Il ressort en tout état de cause du dispositif de l’assignation délivrée le 20 mars 2025, soit postérieurement au jugement d’ouverture, que la demande présentée en référé ne tend pas à obtenir paiement d’une somme d’argent ou résolution d’un contrat, mais à voir ordonner une expertise judiciaire au contradictoire des parties en la cause.
Dès lors, par application des dispositions de l’article L. 622-23 du code de commerce ci-dessus rappelées, l’action en justice intentée par la société [T] [G] ARCHITECTURE à l’encontre de la société O’RECUP, si la mesure de sauvegarde demeure en cours, ne saurait se poursuivre qu’après mise en cause du mandataire judiciaire désigné à la procédure, seul Me [D], ès-qualité d’administrateur, ayant été appelé à l’instance.

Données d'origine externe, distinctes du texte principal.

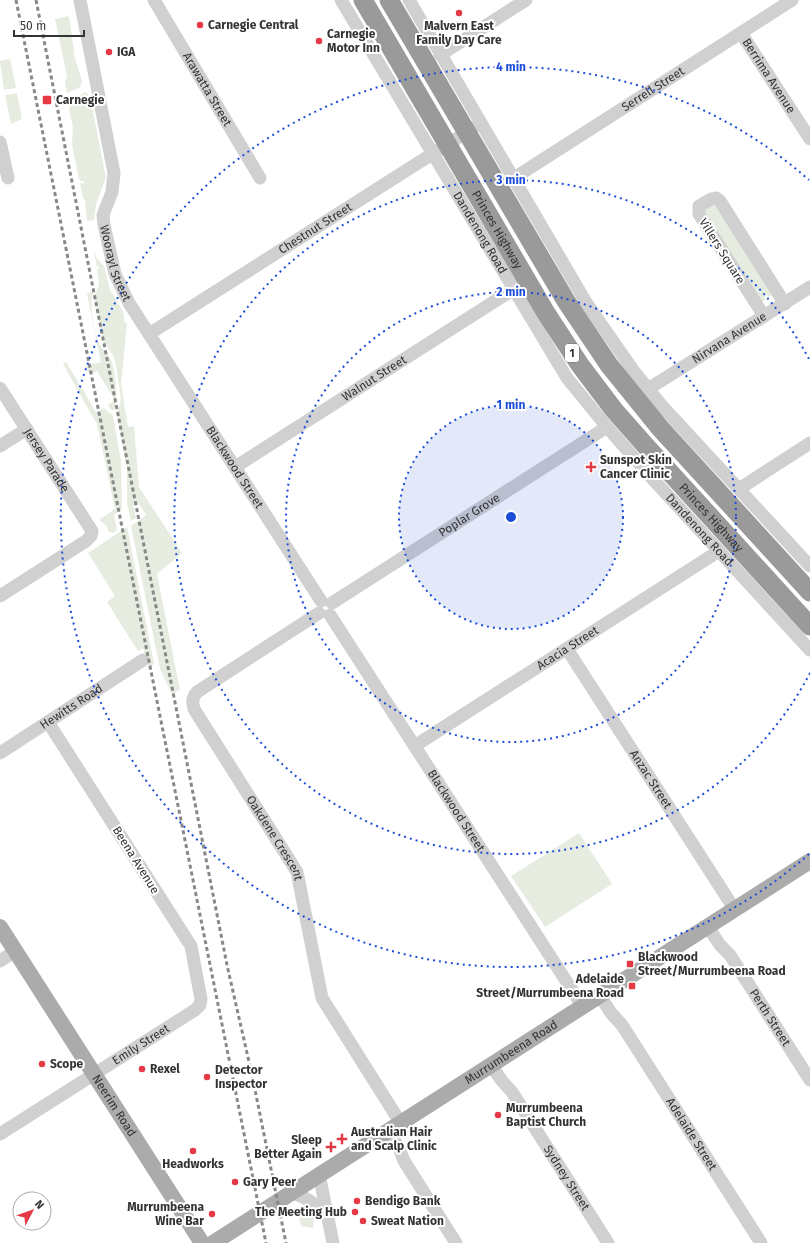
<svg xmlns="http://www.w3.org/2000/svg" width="810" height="1243" font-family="'Fira Sans',sans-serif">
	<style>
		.green { fill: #e6ecdf }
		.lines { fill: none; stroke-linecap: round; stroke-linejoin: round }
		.minor { stroke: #d0d0d0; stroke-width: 13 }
		.major { stroke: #ababab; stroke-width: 16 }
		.highway { stroke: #9a9a9a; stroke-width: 19 }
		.rail { stroke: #888; stroke-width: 3; stroke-dasharray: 4 3; stroke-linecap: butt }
		.ring { fill: none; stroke: #1d4ed8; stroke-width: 2; stroke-dasharray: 2 4 }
		.poi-dot { fill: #e63946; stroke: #fff; stroke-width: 1.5 }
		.labels { text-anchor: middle; stroke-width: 4; stroke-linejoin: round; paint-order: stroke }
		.shield { fill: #fff; stroke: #707070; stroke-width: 1 }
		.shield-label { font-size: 11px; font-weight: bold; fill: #333 }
		.poi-label { font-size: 12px; font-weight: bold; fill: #333; stroke: #fff; text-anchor: start }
		.street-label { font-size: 12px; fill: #333; stroke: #fff }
		.centre { fill: #1d4ed8; stroke: #fff; stroke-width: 2 }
		.ring-label { font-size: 12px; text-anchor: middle; font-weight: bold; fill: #1d4ed8; stroke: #fff; stroke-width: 4; stroke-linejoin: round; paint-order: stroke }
	</style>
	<rect width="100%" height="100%" fill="#fff"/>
	<!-- green -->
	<g class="green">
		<path d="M69 16 74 51 73 52 82 81 80 87 67 93 65 82 67 76 55 19Z"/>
		<path d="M10 59 16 88 4 90 0 61Z"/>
		<path d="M86 92 91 101 106 178 96 204 94 220 87 221 85 200 83 198 80 183 84 184V182L79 180 72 144 73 128 69 109 73 99Z"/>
		<path d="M17 93 22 119 11 124 5 95Z"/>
		<path d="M709 204 716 205 774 294 769 297 767 295 764 297 765 300 760 303 704 210Z"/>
		<path d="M94 251 97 259 104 266 110 290 124 313V321L127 324 121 384 128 427 134 426 139 487 182 553 157 574 180 690 172 694 160 669 131 526 146 515 139 504 133 505 136 518 131 521 127 503V469L117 414 121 399 116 365 113 355 103 341 95 303 94 298 99 284 97 269H99V266L97 267Z"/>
		<path d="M94 291C88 301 94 332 99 343 101 349 107 352 110 358 115 366 119 402 114 410H111L108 405 115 400 97 371 90 375 85 366 101 362 87 294Z"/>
		<path d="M66 362 96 412 104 408 113 416 121 461 122 509 114 515 117 530 113 533 109 532 106 525 99 520 115 509 97 424 63 364Z"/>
		<path d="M127 527 154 664 149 667 143 648 138 651 107 602 115 596 88 553Z"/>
		<path d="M579 833 612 884 545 927 511 876Z"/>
		<path d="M303 1213H306L314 1218 313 1228 301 1226 299 1217Z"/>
	</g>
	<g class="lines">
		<!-- minor -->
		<g class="minor">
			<path id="s1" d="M80 0 114 173 112 192 103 215 104 225 115 274 129 303 321 601"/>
			<path id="s2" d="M154 0 260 178"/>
			<path id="s3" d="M341 0 567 378 607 427 650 476 810 650"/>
			<path d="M409 0 587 304 633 370 663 407 810 566"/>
			<path id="s4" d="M741 33 810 139"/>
			<path d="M440 55 526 0"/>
			<path d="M0 142 8 178"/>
			<path id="s5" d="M514 178 792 0"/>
			<path d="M764 316 699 214V206L711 199 716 198 720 201 785 304"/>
			<path id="s6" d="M149 334 473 128"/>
			<path id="s7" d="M0 388 92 531 91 536 86 541 0 596"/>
			<path id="s8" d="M648 389 810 287"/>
			<path d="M0 446 27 429"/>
			<path id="s9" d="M235 467 514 289"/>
			<path d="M739 489 810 443"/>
			<path id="s10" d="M332 603 607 427"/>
			<path id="s11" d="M319 613 197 692C192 698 192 702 194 709L297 872 322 998 400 1122"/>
			<path id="s12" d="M330 615 583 1007"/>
			<path id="s13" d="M567 649 735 910"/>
			<path id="s14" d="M416 745 719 551"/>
			<path id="s15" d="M0 753 143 660"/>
			<path id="s16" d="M708 927 720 945 730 955 810 1080"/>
			<path d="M0 961 15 951"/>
			<path id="s17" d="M600 996 611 1013 622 1025 761 1243"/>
			<path id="s18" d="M491 1065 502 1081 512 1092 608 1243"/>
			<path d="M388 1130 399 1148 404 1161 456 1243"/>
			<path id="s19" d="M0 1134 195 1010 200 1005 201 999 191 946 48 722"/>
			<path d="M319 1174 333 1243"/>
			<path d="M291 1192 305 1198 328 1213"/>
		</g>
		<!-- major -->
		<g class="major">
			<path id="s20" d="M0 927 202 1243"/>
			<path id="s21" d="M213 1243 810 861"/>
		</g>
		<!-- highway -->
		<g class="highway">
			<path id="s22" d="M363 0 546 313 580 365 614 410 644 444 810 626"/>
			<path d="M389 0 566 301 609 365 660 428 810 592"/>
		</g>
		<!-- rail -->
		<g class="rail">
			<path d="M16 0 266 1243"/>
			<path d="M36 0 227 965 252 1075 286 1243"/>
		</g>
	</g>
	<!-- distance rings -->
	<circle cx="511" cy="517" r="112" fill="#1d4ed8" fill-opacity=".12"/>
	<g class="ring">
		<circle cx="511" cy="517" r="112"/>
		<circle cx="511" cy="517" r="225"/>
		<path d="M810 673A337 337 0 1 1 810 361"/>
		<path d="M809 854A450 450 0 1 1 809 180"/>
	</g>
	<!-- markers -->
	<g class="poi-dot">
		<circle cx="459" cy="13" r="4"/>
		<circle cx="200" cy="25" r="4"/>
		<circle cx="319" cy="41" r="4"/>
		<circle cx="109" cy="52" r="4"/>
		<rect x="42" y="95" width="10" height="10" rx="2"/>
		<path d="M589 461h4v4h4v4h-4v4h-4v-4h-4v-4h4z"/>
		<rect x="626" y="960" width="8" height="8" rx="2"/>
		<rect x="628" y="982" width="8" height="8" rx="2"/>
		<circle cx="42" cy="1064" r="4"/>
		<circle cx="142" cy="1069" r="4"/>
		<circle cx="207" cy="1077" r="4"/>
		<circle cx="498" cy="1115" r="4"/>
		<path d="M340 1133h4v4h4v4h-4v4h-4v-4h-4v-4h4z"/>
		<path d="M329 1141h4v4h4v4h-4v4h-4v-4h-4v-4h4z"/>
		<circle cx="193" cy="1151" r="4"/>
		<circle cx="235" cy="1182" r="4"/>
		<circle cx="357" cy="1201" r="4"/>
		<circle cx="355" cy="1212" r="4"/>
		<circle cx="212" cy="1214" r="4"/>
		<circle cx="363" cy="1221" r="4"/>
	</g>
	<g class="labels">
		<!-- shield labels -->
		<rect class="shield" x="565" y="344" width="14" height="18" rx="3"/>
		<g class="shield-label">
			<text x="572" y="357">1</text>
		</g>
		<!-- poi labels -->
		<g class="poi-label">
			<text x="208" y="29">Carnegie Central</text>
			<text x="459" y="30" text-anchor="middle">Malvern East<tspan x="459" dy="14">Family Day Care</tspan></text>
			<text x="327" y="38">Carnegie<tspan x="327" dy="14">Motor Inn</tspan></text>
			<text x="117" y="56">IGA</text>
			<text x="56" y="104">Carnegie</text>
			<text x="600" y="464">Sunspot Skin<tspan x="600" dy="14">Cancer Clinic</tspan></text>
			<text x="638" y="961">Blackwood<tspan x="638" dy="14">Street/Murrumbeena Road</tspan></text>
			<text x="624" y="983" text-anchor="end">Adelaide<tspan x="624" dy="14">Street/Murrumbeena Road</tspan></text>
			<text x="50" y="1068">Scope</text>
			<text x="150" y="1073">Rexel</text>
			<text x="215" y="1074">Detector<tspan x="215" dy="14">Inspector</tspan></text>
			<text x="506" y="1112">Murrumbeena<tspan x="506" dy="14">Baptist Church</tspan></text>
			<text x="351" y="1136">Australian Hair<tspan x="351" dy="14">and Scalp Clinic</tspan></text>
			<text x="322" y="1144" text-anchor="end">Sleep<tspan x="322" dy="14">Better Again</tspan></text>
			<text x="193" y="1168" text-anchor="middle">Headworks</text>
			<text x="243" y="1186">Gary Peer</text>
			<text x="365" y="1205">Bendigo Bank</text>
			<text x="204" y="1211" text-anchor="end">Murrumbeena<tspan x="204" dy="14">Wine Bar</tspan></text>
			<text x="347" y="1216" text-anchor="end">The Meeting Hub</text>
			<text x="371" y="1225">Sweat Nation</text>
		</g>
		<!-- street labels -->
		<g class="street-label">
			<text dy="4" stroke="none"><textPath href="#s4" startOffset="51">Berrima Avenue</textPath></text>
			<text dy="4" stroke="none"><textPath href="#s2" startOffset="104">Arawatta Street</textPath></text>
			<text dy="4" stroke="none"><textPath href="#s5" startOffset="165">Serrell Street</textPath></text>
			<text dy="4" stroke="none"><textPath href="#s6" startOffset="197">Chestnut Street</textPath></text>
			<text dy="4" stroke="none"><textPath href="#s22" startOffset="266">Princes Highway</textPath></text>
			<text dy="4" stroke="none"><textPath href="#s3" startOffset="271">Dandenong Road</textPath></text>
			<text transform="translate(722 251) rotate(58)" y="4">Villers Square</text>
			<text dy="4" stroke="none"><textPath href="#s1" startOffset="270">Woorayl Street</textPath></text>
			<text dy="4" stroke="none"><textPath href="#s8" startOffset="96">Nirvana Avenue</textPath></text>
			<text dy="4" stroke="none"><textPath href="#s9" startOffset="165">Walnut Street</textPath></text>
			<text dy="4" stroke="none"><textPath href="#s7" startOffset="86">Jersey Parade</textPath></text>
			<text dy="4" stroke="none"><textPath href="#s1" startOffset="508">Blackwood Street</textPath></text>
			<text dy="4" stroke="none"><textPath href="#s10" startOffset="163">Poplar Grove</textPath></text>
			<text dy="4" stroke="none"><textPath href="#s22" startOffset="626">Princes Highway</textPath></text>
			<text dy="4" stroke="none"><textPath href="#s3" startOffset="642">Dandenong Road</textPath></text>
			<text dy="4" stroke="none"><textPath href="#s14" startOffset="180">Acacia Street</textPath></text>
			<text dy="4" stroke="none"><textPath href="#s15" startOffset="85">Hewitts Road</textPath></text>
			<text dy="4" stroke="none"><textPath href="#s13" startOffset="155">Anzac Street</textPath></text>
			<text dy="4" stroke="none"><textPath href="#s12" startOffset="233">Blackwood Street</textPath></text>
			<text dy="4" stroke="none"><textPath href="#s11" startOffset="316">Oakdene Crescent</textPath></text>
			<text transform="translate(136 860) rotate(58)" y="4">Beena Avenue</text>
			<text dy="4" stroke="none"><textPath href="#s16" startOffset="110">Perth Street</textPath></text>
			<text dy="4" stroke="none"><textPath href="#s19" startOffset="167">Emily Street</textPath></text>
			<text dy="4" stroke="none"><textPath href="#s21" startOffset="354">Murrumbeena Road</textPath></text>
			<text dy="4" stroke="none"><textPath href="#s20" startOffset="212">Neerim Road</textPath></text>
			<text dy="4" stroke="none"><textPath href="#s17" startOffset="166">Adelaide Street</textPath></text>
			<text dy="4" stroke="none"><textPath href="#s18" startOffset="136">Sydney Street</textPath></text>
		</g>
	</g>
	<circle cx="511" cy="517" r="6" class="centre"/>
	<g class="ring-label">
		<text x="511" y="71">4 min</text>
		<text x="511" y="184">3 min</text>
		<text x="511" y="296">2 min</text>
		<text x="511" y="409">1 min</text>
	</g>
	<!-- north arrow -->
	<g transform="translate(32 1211) rotate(49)"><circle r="19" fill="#ffffff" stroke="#adadad"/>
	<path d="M0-3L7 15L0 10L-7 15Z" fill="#e63946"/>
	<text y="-6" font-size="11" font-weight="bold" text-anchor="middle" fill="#333333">N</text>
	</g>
	<!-- scale -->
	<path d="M14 30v6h70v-6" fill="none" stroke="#333333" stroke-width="2"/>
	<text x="20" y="30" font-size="12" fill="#333333" stroke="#ffffff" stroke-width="3" paint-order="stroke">50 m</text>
</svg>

En conséquence, il convient d’ordonner la réouverture des débats pour production par la requérante d’un extrait Kbis actualisé de l’ensemble des sociétés en la cause, ceci pour permettre au juge de s’assurer de leur situation juridique, mais aussi et surtout pour connaître l’état d’avancement de la procédure de sauvegarde ouverte au profit de la société O’RECUP, et pour appel en la cause, le cas échéant, de Me [Z], ès-qualité.

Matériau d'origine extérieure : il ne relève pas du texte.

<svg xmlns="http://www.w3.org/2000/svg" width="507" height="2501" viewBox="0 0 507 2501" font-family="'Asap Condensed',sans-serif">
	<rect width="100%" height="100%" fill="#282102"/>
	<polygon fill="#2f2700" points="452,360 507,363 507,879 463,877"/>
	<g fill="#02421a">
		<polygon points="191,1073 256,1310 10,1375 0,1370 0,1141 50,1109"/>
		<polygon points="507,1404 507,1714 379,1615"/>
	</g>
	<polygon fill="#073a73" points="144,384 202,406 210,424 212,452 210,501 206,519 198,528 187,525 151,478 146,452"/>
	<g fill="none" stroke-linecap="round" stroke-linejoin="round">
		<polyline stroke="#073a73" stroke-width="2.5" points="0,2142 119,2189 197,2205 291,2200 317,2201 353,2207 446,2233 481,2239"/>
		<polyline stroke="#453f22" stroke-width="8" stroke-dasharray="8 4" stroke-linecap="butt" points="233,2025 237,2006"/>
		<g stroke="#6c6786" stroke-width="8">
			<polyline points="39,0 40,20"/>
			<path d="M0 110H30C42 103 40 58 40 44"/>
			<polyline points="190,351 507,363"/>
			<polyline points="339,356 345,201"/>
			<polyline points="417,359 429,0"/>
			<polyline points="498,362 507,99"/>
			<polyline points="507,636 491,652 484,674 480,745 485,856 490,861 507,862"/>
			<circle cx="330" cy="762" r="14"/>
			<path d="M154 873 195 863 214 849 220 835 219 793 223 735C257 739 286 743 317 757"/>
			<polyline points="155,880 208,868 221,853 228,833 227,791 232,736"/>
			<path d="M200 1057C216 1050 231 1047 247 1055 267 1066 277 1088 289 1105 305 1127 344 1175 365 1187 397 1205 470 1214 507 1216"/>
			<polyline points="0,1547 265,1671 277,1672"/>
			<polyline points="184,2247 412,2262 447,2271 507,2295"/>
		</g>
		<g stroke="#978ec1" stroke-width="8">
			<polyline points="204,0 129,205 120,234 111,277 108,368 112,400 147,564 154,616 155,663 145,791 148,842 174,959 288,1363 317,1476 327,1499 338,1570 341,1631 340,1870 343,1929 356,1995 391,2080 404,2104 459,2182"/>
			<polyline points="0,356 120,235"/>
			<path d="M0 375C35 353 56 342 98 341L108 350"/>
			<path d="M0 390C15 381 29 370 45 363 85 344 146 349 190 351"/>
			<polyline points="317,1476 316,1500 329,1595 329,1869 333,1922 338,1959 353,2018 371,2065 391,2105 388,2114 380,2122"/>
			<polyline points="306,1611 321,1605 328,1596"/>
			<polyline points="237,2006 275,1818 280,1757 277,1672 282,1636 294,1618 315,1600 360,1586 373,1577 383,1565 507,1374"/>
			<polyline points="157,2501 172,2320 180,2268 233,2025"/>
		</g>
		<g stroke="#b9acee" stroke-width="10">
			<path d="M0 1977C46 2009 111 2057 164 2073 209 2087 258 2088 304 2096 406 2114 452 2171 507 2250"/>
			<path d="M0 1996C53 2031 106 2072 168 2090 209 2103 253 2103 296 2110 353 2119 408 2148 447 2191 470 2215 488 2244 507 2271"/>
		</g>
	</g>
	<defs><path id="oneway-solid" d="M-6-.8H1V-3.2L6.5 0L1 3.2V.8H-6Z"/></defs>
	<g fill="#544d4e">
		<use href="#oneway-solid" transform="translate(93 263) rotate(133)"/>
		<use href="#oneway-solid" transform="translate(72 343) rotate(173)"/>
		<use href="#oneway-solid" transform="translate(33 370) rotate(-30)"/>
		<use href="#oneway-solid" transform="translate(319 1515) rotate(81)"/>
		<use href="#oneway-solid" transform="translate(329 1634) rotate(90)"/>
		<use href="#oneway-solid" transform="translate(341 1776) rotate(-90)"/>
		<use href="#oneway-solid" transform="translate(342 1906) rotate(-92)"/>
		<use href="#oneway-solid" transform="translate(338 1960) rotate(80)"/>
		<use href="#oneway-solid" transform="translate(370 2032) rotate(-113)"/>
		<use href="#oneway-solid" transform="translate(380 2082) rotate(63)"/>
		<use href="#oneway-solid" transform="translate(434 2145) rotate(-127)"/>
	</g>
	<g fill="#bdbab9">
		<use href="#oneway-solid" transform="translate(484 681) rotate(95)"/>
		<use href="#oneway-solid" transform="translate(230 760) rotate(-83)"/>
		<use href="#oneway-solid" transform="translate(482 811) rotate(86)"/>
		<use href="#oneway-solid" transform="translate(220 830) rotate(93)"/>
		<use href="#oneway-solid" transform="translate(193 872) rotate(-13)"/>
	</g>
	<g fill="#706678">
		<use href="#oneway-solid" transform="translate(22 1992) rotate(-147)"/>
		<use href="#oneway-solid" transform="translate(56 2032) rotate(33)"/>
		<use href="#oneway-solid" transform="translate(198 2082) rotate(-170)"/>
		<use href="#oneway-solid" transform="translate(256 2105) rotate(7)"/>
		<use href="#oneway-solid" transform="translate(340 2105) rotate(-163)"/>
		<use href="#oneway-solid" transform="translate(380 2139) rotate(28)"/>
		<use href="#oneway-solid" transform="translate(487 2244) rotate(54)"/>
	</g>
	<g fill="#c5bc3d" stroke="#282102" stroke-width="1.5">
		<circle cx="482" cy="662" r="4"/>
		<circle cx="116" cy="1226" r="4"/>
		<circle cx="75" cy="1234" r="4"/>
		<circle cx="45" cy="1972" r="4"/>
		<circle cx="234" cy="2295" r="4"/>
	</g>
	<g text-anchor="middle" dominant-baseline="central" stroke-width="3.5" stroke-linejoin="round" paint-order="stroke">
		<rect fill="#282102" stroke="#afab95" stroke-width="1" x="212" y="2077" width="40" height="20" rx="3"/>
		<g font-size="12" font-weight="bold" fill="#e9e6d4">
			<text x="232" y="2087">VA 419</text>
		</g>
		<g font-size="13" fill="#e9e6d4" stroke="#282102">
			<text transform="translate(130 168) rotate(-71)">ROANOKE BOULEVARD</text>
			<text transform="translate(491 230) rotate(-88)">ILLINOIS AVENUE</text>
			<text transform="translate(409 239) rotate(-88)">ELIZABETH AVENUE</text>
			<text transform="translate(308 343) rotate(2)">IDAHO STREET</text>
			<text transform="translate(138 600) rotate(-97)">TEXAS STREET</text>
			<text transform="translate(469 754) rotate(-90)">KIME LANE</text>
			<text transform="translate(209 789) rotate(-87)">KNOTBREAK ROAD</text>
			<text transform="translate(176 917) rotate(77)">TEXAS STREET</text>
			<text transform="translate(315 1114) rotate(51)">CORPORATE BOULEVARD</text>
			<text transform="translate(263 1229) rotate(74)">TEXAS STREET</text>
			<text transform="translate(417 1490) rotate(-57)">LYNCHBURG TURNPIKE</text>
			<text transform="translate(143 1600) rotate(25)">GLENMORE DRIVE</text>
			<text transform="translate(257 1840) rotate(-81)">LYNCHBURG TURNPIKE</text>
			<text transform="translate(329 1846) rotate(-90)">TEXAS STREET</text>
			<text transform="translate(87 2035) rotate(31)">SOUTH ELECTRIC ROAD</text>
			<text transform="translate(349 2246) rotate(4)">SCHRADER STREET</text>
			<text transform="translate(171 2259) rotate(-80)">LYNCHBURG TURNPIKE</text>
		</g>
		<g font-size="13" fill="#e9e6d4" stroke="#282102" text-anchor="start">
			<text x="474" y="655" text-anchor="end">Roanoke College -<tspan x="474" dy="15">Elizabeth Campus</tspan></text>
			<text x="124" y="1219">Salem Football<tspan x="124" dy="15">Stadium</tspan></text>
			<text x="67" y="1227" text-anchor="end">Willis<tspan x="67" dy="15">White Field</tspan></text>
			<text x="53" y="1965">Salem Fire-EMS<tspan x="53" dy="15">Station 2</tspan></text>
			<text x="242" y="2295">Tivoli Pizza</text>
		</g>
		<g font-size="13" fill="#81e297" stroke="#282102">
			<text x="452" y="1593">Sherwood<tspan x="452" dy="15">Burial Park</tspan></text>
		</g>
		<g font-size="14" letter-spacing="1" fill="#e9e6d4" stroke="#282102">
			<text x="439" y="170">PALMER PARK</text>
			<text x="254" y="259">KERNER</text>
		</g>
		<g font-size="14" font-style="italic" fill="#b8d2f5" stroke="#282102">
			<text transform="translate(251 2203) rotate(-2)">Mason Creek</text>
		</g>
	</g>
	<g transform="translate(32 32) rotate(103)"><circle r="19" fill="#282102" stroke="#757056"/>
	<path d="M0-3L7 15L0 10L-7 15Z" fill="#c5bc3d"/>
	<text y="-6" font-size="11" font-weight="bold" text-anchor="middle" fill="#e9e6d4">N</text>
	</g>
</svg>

Dans cette attente, l’ensemble des demandes et les dépens seront réservées.
PAR CES MOTIFS
Nous, juge des référés, statuant publiquement, par ordonnance réputée contradictoire, rendue avant dire droit au fond et par mise à disposition au greffe,
ORDONNONS la réouverture des débats à l’audience des référés du tribunal judiciaire de Pointe-à-Pitre du vendredi 19 décembre 2025 à 10h (salle 1), notification de la présente décision emportant convocation des parties ;
INVITONS la SARL [T] [G] ARCHITECTE à :
— Produire un extrait Kbis actualisé de l’ensemble des sociétés en la cause, dont celui de la SASU O’RECUP ;
— Appeler en la cause le mandataire judicaire désigné à la procédure de sauvegarde de la SASU O’RECUP s’il s’avère que la procédure collective demeure en cours ;
RESERVONS les demandes ainsi que les dépens.
Ainsi fait et ordonné les JOUR, MOIS et AN susdits et avons signé avec le greffier présent lors du prononcé.